Andaikata sang anak tersebut kemudian memilih jalan tari sebagai sarana berkontribusi kepada sesama manusia dan alam semesta, toh hal itu tidak perlu dipermasalahkan. Walaupun dari segi finansial pendapatannya cenderung pas-pasan misalnya. Bukankah kebahagiaan tidak melulu soal materi? Sedemikian rendah dan kerdilnya arti bahagia jika ia dibatasi oleh akumulasi harta dan materi semata. Masih adakah rasa bahagia dengan segala pencapaian materiil itu, jika di sisi lain kita kehilangan orang-orang yang mencintai dan menyayangi kita setulus hati.

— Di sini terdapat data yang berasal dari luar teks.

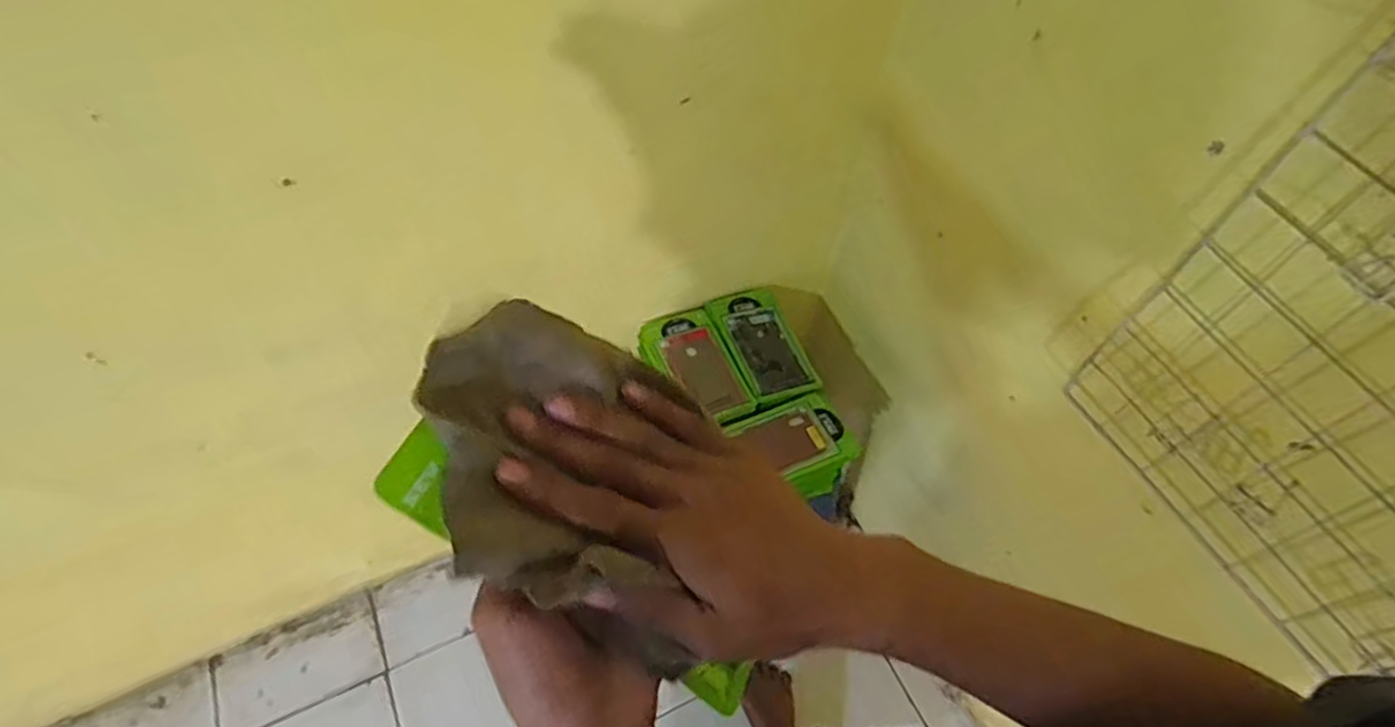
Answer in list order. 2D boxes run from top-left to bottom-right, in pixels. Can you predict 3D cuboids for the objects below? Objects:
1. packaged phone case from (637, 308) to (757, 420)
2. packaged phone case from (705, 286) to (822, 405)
[{"bbox_3d":[-0.006,0.000,1.094,0.123,0.024,0.209,-20,59,-14],"label":"packaged phone case"},{"bbox_3d":[0.106,-0.034,1.125,0.118,0.021,0.217,-19,59,-14],"label":"packaged phone case"}]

Kunci utama dalam menjemput kebahagiaan holistik ialah keterlepasan dari keterikatan terhadap belenggu-belenggu yang ada dalam hidup kita. Meskipun demikian, melepaskan belenggu juga tidak berarti sama dengan memutus tali persahabatan dan kekeluargaan. Artinya, dalam melepas belenggu itu diperlukan cara yang dilakukan dengan baik dan indah, sehingga kebahagiaan holistik yang menjadi tujuan tidak malah berganti menjadi penderitaan akut.

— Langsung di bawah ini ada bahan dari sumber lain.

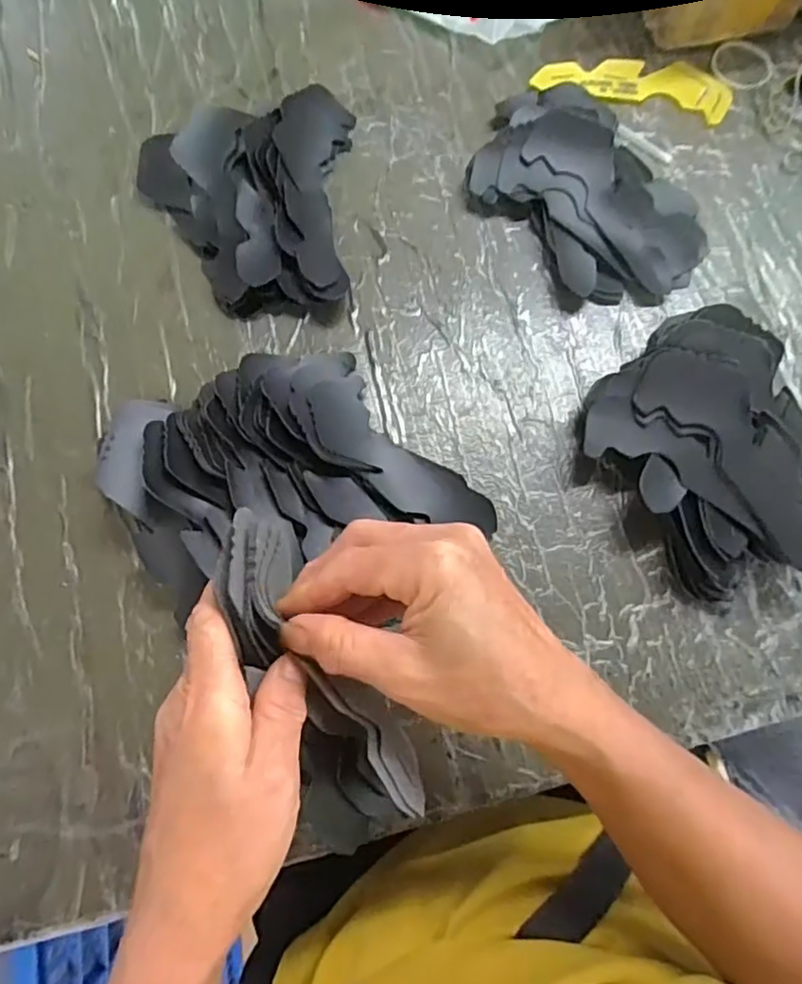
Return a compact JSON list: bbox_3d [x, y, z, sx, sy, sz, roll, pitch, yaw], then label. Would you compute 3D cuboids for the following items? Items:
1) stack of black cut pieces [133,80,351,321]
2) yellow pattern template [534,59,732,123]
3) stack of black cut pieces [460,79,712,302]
[{"bbox_3d":[-0.106,-0.201,0.438,0.146,0.033,0.156,-6,77,-3],"label":"stack of black cut pieces"},{"bbox_3d":[0.175,-0.311,0.479,0.146,0.007,0.048,9,77,1],"label":"yellow pattern template"},{"bbox_3d":[0.130,-0.210,0.439,0.116,0.032,0.177,-35,80,-9],"label":"stack of black cut pieces"}]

Kebahagiaan holistik yang dimaksudkan di sini ialah perasaan bahagia yang tidak bergantung pada hal-hal yang bersifat materi dan hal-hal di luar diri kita, melainkan lahir dari apa yang ada dalam diri kita. Rasa syukur atas anugerah kehidupan yang sedang kita jalani saat ini, bagaimana pun dan apa pun kondisinya.

183915-Robin-S-Sharma-Quote-Gratitude-drives-happiness-Happiness-boosts-768x432

Manifestasi rasa syukur itu pada tahap selanjutnya mewujud dalam kontribusi nyata yang kita berikan terhadap orang lain maupun lingkungan sekitar. Jalaluddin Rumi, seorang penyair mistik besar dari Persia, pernah mengatakan bahwa hakikat agama adalah cinta. Pernyataan ini dielaborasi lebih lanjut oleh Coach Jaya, seorang Spiritual Life Coach di Panca Olah Institute, bahwa hakikat dari rasa cinta ialah adanya kontribusi yang diberikan dalam kehidupannya.

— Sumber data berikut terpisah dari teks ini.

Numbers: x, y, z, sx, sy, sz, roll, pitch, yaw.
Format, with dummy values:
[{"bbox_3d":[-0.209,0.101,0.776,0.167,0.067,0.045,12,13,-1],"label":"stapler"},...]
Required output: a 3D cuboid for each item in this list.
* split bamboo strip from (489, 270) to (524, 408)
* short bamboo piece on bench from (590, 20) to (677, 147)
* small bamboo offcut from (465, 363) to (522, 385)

Martin Seligman mengistilahkan hal ini sebagai kebahagiaan otentik (authentic happiness). Ia hanya bisa diraih dengan menjalani hidup yang berasaskan pelayanan dan kontribusi kepada orang lain dan sesama makhluk hidup di dunia, karena dengan itulah makna hidup sesungguhnya akan kita rengkuh. Tak heran, kisah-kisah orang yang mengabdikan dan mewakafkan dirinya kepada banyak orang justru biasanya mendapat ganjaran keberlimpahan lebih tinggi dari orang yang sibuk memikirkan dan memenuhi kebutuhan hidupnya sendiri.

Tak lupa, tindak lanjut dari mereka yang telah mendapat arti kebahagiaan holistik di atas ialah tercapainya manusia holistik (holistic person), yakni mereka yang mampu menjalani hidup secara bebas dan merdeka. Artinya, hidup orang tersebut tidak bergantung kepada sesama manusia, melainkan hanya bergantung kepada entitas yang menciptakan manusia dan alam semesta ini. Bukankah kekayaan dan kebesaran itu hanya bisa kita raih dengan cara bergabung serta selaras dengan Zat yang Maha Kaya dan Zat yang Maha Besar?